How security key management works

When you implement the Drive Security feature, the secure-enabled drives (FIPS or FDE) require a security key for data access. A security key is a string of characters that is shared between these types of drives and the controllers in a storage array.

Whenever power to the drives is turned off and on, the secure-enabled drives change to a Security Locked state until the controller applies the security key. If a secure-enabled drive is removed from the storage array, the drive's data is locked. When the drive is re-installed in a different storage array, it looks for the security key before it makes the data accessible again. To unlock the data, you must apply the original security key.
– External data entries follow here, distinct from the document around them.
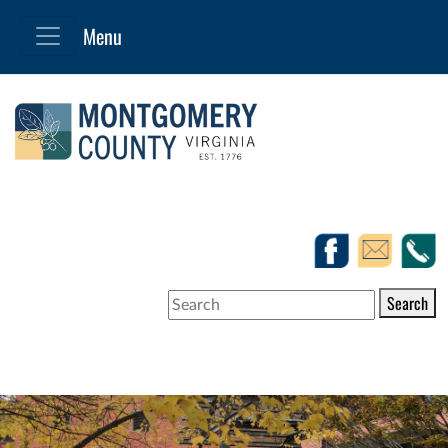
Search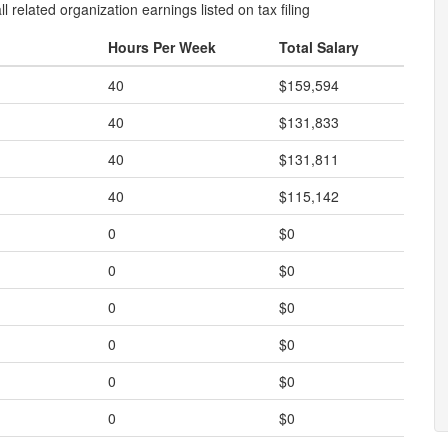
l related organization earnings listed on tax filing
Hours Per Week
Total Salary
40
$159,594
40
$131,833
40
$131,811
40
$115,142
0
$0
0
$0
0
$0
0
$0
0
$0
0
$0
You can create and manage security keys using one of the following methods:

Internal key management

Internal keys are maintained and “hidden” in a non-accessible location on the controller's persistent memory. To implement internal key management, you perform the following steps:
  1. Install secure-capable drives in the storage array. These drives can be Full Disk Encryption (FDE) drives or Federal Information Processing Standard (FIPS) drives.
  2. Make sure the Drive Security feature is enabled. If necessary, contact your storage vendor for instructions on enabling the Drive Security feature.
  3. Create an internal security key, which involves defining an identifier and a pass phrase. The identifier is a string that is associated with the security key, and is stored on the controller and on all drives associated with the key. The pass phrase is used to encrypt the security key for backup purposes. To create an internal key, go to Settings > System > Security key management > Create Internal Key.

The security key is stored on the controller in a hidden, non-accessible location. You can then create secure-enabled volume groups or pools, or you can enable security on existing volume groups and pools.

External key management

External keys are maintained on a separate key management server, using a Key Management Interoperability Protocol (KMIP). To implement external key management, you perform the following steps:
  1. Install secure-capable drives in the storage array. These drives can be Full Disk Encryption (FDE) drives or Federal Information Processing Standard (FIPS) drives.
  2. Make sure the Drive Security feature is enabled. If necessary, contact your storage vendor for instructions on enabling the Drive Security feature.
  3. Obtain a signed, client certificate file. A client certificate validates the storage array's controllers, so the key management server can trust their KMIP requests.
    1. First, you complete and download a client Certificate Signing Request (CSR). Go to Settings > Certificates > Key Management > Complete CSR.
    2. Next, you request a signed client certificate from a CA that is trusted by the key management server. (You can also create and download a client certificate from the key management server using the CSR file.)
    3. Once you have a client certificate file, copy that file to the host where you are accessing System Manager.
  4. Retrieve a certificate file from the key management server, and then copy that file to the host where you are accessing System Manager. A key management server certificate validates the key management server, so the storage array can trust its IP address. You can use a root, intermediate, or server certificate for the key management server.
  5. Create an external key, which involves defining the IP address of the key management server and the port number used for KMIP communications. During this process, you also load certificate files. To create an external key, go to Settings > System > Security key management > Create External Key.

The system connects to the key management server with the credentials you entered. You can then create secure-enabled volume groups or pools, or you can enable security on existing volume groups and pools.